In a majority opinion written by Chief Judge Robert A. Katzmann, the 2nd Circuit said information Martoma obtained early about drug tests results in the summer of 2008 enabled Martoma and Cohen to trade in the securities of drug companies, earning $80.3 million in profits and averting losses of $194.6 million for the Stamford, Connecticut-based SAC Capital Advisors. Martoma, the court noted, received a $9 million bonus based largely on those trades while the doctor received substantial financial benefits in return.
The 2nd Circuit said the jury that convicted Martoma was instructed on the law sufficiently to convict him even when the case is judged against recent rulings by the 2nd Circuit and the U.S. Supreme Court in insider trading cases that further defined the law.

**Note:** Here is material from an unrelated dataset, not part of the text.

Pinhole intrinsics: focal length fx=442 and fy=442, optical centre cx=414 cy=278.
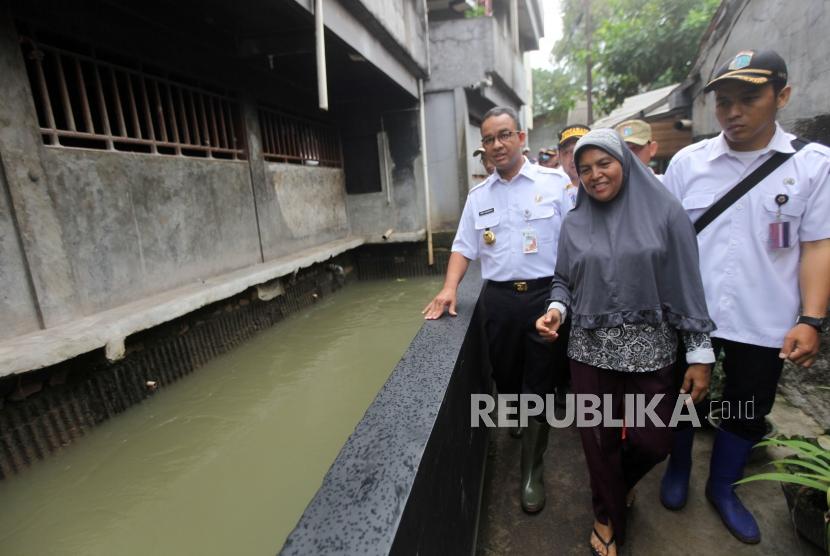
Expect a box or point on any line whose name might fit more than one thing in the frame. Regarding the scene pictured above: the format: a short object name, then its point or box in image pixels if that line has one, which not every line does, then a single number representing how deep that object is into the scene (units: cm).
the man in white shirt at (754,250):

The appeals court rejected arguments by Martoma’s lawyers that a new trial should be ordered because he and Dr. Sidney Gilman, who no longer works at the University of Michigan, didn’t have the kind of meaningfully close personal relationship required by law or because jury instructions did not adequately explain the limitations on the “personal benefit” Gilman must have received for it to be insider trading.
The 2nd Circuit also concluded that its ruling in an earlier insider trading case requiring a “meaningfully close personal relationship” between a tipper and a tippee was “no longer good law.”
In a dissent, Circuit Judge Rosemary Pooler said the jury in Martoma’s case was improperly instructed on the law. She said the majority opinion pushes insider trading law too far by finding that an insider receives a personal benefit when giving inside information as a “gift” to any person.
“What counts as a ‘gift’ is vague and subjective,” she wrote. “Juries, and, more dangerously, prosecutors, can now seize on this vagueness and subjectivity. The result will be liability in many cases where it could not previously lie.”
Martoma’s lawyer did not immediately comment.
Martoma, who studied at Duke University, Stanford University Graduate School of Business and Harvard Law School, is serving a nine-year prison sentence after his conviction on securities fraud and conspiracy charges in what prosecutors described as a record insider trading scheme. He’s scheduled for release from a Miami lockup in 2021.
SAC Capital pleaded guilty in 2013 to fraud charges and agreed to pay $1.8 billion to settle charges that it allowed, if not encouraged, insider trading for over a decade. Cohen has disputed the allegations involving his company.